Excerpt to read:
1
$\begingroup$

I have a math problem and I would like to solve it, but I'm not sure what area to look under.

Basically given $x \in \mathbb{R}^k$ (for my purposes, $x \in \mathbb{Q}^k$ since I am using a computer) and $L \geq 0 $, we want to find $n \in \mathbb{N}^k$ such that $n^Tx \geq L$ and $n$ is "minimal". Here minimal means that if $m^Tx \geq L$, then $|n| \leq |m|$ where $|n| = \sum_{i=1}^kn_i$. (this is not "minimal" in the traditional sense since there is no partial order due to a lack of anti-symmetry, but I couldn't think of another word to use)

So would this fall under integer programming where we want to minimize $\sum_{i=1}^kn_i$ under the constraint $\sum_{i=1}^k x_i n_i \geq L$, or would this not count as integer programming since $x \in \mathbb{R}^k$?

Anyways, does this sound familiar to anyone? I just need a direction to google.

$\endgroup$
  • 2
    $\begingroup$ I think you need to come up with exactly what “minimal” means before you can proceed further $\endgroup$ – David M. Mar 20 at 0:11
  • $\begingroup$ If $k=2$ and $x=(1,1)$ and $L=7$, then which of the possibilities $(1,6),(2,5),(3,4),(4,3),(5,2),(6,1)$ is the minimal $n$? $\endgroup$ – Gerry Myerson Mar 20 at 0:13
  • 1
    $\begingroup$ I guess this would be integer programming with: minimize $\sum_{i=1}^k n_i$ with the constraint $\sum_{i=1}^k x_i n_i \geq L$ $\endgroup$ – Ceeerson Mar 20 at 3:36
  • $\begingroup$ See: ntrl.ntis.gov/NTRL/dashboard/searchResults/titleDetail/… for a variety of algorithms that may be helpful. $\endgroup$ – O. S. Dawg Mar 23 at 17:31
1
$\begingroup$

Solutions to the equation $y^Tx\geq L$ for $y\in \mathbb{R}^k$ is a half space $H$ with the vector $Lx/(x^Tx)$ lying on the boundary, with the interior of the half space in the normal direction $x$ from there. A difficulty in this situation is how the boundary of the half space sits with respect to the integer lattice... since you are allowing $x$ to have real coefficients, it may potentially avoid all integer points!

Activity:
Condense the paragraph of the forum thread above that begins "Solutions to the equation" into a shorter version that keeps its main facts.

Data section:
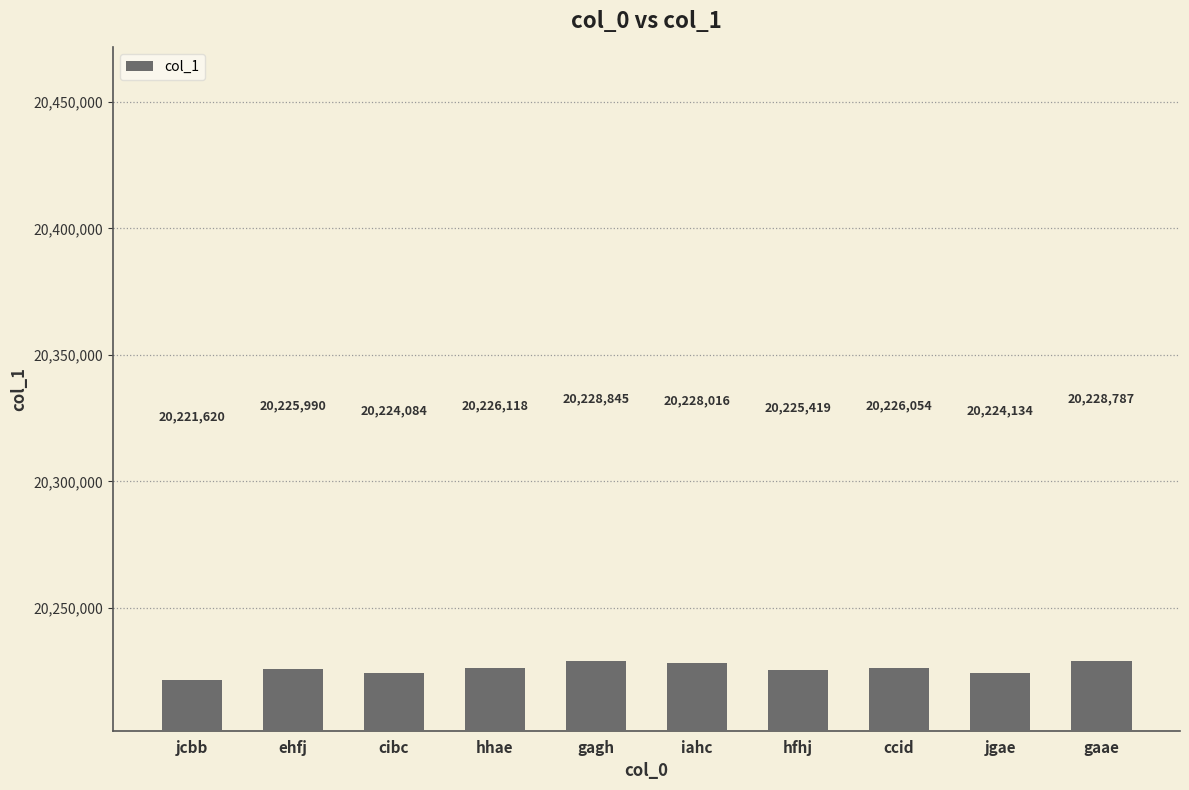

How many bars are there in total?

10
---
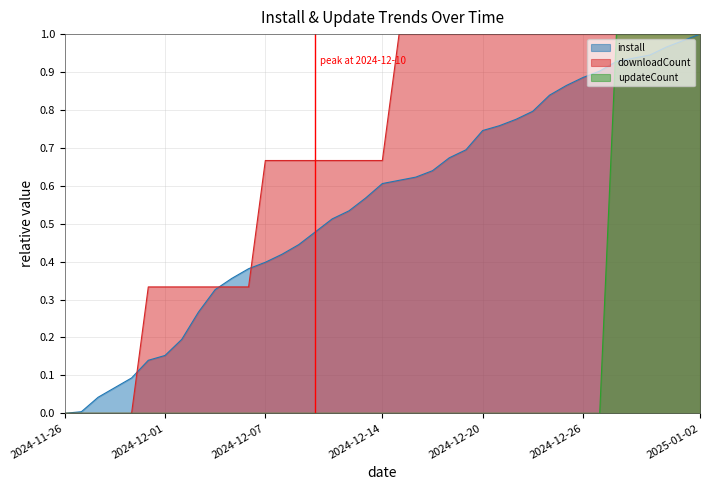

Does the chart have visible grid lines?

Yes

Reply to the task:
The solutions $y \in \mathbb{R}^k$ of $y^Tx \geq L$ form a half space $H$. The vector $Lx/(x^Tx)$ lies on its boundary, and the interior extends from there in the normal direction $x$. One difficulty is how that boundary sits relative to the integer lattice: because $x$ may have real coefficients, the boundary may avoid all integer points.